The Superblock concept that WXY has put forward for Manhattan is based on an eight-block grid. Interior streets would be limited to local traffic, with a central spine for pedestrians.

The proposal has attracted significant public and planning interest, and the mayor has recently convened a panel to study its feasibility. At a projected cost of just $215 million, and buildable in an estimated five years, in coordination with infrastructure upgrades scheduled to tear up the pavement in 2024 anyway, the project goes after low-hanging fruit, says Nicklin. “Instead of fragmented and disparate little pockets of unrelated land, you have—yes, a street—but also a massive civic park, a ceremonial space, a gathering place, a health district,” he says. “And it doesn’t have any magic tricks up its sleeve, other than just taking what you have and changing the way it works.”

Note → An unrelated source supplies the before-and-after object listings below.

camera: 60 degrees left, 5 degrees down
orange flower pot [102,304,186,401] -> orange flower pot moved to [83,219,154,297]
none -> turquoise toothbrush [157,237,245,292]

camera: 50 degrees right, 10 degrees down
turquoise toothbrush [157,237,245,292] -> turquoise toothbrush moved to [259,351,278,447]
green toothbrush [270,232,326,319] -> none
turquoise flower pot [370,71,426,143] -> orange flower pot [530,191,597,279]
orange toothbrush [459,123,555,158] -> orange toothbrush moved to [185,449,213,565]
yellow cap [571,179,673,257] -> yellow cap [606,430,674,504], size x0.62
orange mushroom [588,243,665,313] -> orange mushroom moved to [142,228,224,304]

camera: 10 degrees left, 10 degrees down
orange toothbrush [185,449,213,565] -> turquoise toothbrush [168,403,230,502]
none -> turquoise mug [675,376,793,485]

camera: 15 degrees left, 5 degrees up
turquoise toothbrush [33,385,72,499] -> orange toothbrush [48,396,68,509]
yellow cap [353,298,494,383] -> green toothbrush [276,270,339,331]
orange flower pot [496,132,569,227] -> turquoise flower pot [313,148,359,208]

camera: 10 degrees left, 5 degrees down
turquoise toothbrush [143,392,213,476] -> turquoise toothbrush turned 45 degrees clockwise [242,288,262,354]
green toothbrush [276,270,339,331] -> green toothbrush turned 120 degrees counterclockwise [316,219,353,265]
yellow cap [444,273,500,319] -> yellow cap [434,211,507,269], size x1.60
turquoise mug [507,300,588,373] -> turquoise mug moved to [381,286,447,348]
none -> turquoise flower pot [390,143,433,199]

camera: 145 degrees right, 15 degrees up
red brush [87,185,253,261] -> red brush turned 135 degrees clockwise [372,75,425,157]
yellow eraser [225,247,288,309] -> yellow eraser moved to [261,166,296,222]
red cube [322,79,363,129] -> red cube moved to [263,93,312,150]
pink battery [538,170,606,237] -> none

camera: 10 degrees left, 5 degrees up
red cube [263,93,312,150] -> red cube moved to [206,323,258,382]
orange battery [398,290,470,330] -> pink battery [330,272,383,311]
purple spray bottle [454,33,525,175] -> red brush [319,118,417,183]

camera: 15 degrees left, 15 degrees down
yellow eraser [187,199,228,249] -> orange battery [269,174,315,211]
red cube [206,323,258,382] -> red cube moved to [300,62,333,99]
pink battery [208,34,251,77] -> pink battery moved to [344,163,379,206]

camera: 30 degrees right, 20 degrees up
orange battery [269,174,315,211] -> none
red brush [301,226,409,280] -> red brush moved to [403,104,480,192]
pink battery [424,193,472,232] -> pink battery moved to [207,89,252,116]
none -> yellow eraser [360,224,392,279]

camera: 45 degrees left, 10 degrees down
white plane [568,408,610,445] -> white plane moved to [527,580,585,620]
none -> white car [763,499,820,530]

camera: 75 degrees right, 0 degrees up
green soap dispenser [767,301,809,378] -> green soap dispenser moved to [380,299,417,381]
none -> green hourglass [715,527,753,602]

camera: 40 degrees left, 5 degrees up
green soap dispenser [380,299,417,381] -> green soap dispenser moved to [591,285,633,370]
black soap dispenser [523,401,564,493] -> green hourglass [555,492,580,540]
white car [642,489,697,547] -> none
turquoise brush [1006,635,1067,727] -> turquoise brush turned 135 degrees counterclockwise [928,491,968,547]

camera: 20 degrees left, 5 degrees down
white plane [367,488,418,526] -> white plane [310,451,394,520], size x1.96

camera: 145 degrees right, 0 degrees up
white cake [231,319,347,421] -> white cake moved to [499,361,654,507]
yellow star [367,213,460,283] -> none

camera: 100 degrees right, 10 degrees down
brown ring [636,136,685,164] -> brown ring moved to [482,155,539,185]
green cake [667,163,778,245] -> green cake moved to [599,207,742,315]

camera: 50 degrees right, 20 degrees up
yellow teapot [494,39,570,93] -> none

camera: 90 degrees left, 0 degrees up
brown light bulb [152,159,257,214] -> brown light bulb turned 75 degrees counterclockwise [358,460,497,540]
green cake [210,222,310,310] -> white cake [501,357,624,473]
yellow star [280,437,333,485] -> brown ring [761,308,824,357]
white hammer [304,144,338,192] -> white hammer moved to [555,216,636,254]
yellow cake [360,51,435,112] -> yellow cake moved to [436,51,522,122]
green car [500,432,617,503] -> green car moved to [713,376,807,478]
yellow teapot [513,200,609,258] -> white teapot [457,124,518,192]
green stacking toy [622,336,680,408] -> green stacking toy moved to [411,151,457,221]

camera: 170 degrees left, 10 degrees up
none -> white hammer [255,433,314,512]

A similar approach underlies a grand vision for Manhattan based on the superblock concept that Barcelona has been pioneering to wide acclaim (ARCHITECTURAL RECORD, June 2019). Not to be confused with the disconnected and monolithic superblocks of the mid-20th century that Jane Jacobs decried in The Death and Life of Great American Cities, the Barcelona model creates nine-block squares of traffic-calmed and shared streets, with transit connections and through-traffic at the perimeters. In 2016, WXY Architecture + Urban Design floated an idea for how the concept might be adapted for 30 or so blocks in New York’s financial district; in 2018, designers at Perkins Eastman made a case for applying the idea to the Manhattan grid more broadly. Most recently, WXY’s extrapolations from the city’s swiftly implemented pandemic programs, such as Open Streets and Open Restaurants, have led them to consider longer-term objectives—including climate response, equity, and traffic safety, as well as public health—and reintroduce the superblock concept.